As campaigns for sheriffs gear up across Massachusetts, fewer than one-in five Massachusetts voters (17%) can correctly name their local sheriff, according to a poll released today by the ACLU of Massachusetts. The new data shows that Massachusetts voters currently have limited knowledge of sheriffs: Ninety percent (90%) do not know a sheriff’s term is six years—and a significant portion of voters (41%) do not know that sheriffs are elected and accountable only to voters. Only one-third (32%) think sheriffs have a major impact on the criminal justice system in Massachusetts. 
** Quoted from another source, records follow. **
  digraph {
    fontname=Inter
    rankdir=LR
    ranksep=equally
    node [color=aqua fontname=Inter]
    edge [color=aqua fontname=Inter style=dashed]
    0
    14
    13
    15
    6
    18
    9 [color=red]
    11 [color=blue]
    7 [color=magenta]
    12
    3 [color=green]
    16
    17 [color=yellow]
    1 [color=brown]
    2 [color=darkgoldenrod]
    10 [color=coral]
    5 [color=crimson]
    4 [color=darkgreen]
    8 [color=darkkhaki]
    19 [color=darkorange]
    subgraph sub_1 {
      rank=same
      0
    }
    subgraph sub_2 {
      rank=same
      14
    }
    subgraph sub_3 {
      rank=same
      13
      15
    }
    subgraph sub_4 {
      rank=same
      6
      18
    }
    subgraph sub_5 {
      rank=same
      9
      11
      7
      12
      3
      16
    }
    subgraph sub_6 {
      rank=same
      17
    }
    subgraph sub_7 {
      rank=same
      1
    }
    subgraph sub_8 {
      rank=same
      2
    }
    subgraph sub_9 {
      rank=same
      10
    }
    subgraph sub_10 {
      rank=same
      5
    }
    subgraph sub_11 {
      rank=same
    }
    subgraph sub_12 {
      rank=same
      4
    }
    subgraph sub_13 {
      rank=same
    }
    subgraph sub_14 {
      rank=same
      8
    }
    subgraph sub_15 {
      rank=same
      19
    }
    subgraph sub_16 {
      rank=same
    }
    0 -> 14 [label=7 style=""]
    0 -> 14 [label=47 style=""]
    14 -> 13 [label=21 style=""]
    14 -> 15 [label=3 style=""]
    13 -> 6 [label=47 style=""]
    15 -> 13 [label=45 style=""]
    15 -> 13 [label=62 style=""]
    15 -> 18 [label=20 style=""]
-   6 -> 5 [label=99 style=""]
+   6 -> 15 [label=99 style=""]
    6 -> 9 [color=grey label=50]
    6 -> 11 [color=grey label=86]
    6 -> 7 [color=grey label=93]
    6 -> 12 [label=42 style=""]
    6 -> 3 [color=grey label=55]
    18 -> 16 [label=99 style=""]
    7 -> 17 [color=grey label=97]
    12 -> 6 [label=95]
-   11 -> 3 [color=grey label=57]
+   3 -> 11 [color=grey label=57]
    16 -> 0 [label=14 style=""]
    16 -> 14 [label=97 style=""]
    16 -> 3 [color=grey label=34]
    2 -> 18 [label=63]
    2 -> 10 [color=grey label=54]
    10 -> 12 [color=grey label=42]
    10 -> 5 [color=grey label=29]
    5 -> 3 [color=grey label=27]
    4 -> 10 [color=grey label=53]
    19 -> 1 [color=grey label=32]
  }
The ACLU poll will inform a new statewide voter education campaign, building on the ACLU’s groundbreaking “What a Difference a DA Makes.” Through community events and voter outreach, the new “Know Your Sheriff” campaign seeks to build public awareness of the life-changing decisions that sheriffs make, and how voters can move sheriffs to make communities safer and more just for all. 
“It’s time for Massachusetts to get to know our sheriffs,” said Carol Rose, executive director of the ACLU of Massachusetts. “From increasing treatment options for mental health and substance use to rejecting policies that split families apart, these elected officials can set and carry out policies that make our communities safe and just for all. The civil rights and civil liberties of Bay Staters are at stake in these elections.” 
According to the poll, voters prioritize providing mental health and drug treatment, education and vocational training, and reentry services over punishing people convicted of crimes. Sixty-five percent (65%) of voters say providing services for mental health, drug treatment, and emotional support should be a top priority for sheriffs who oversee people in jails and houses of correction. Eighty-two percent (82%) of voters indicate that sheriffs should offer substance use rehabilitation services to incarcerated people and believe that this is an important quality in candidates for sheriff. 
“Public health is on the ballot this fall,” said Laura Rótolo, field director at the ACLU of Massachusetts. “Sheriffs control conditions inside jails, including medical care and access to addiction and mental health treatment. Sheriffs also decide which education and treatment programs to offer, so that those re-entering their communities are prepared to do so in a positive way.” 
The new poll shows a clear opportunity to increase voter engagement in Massachusetts sheriffs’ races: After hearing facts about the everyday impact that sheriffs can have on individual lives and in communities, 71 percent (71%) of voters say they are very likely to vote in the next election for local sheriff, a 26-point increase from the start of the survey (45%). 
The survey, conducted by Beacon Research, interviewed 970 Massachusetts registered voters online. Slight weights were applied to ensure the sample accurately reflects the demographic profile of the Massachusetts electorate.  
The ACLU is a nonpartisan organization that does not endorse or oppose any candidate for office. The ACLU’s goal is to promote voter education and voter participation.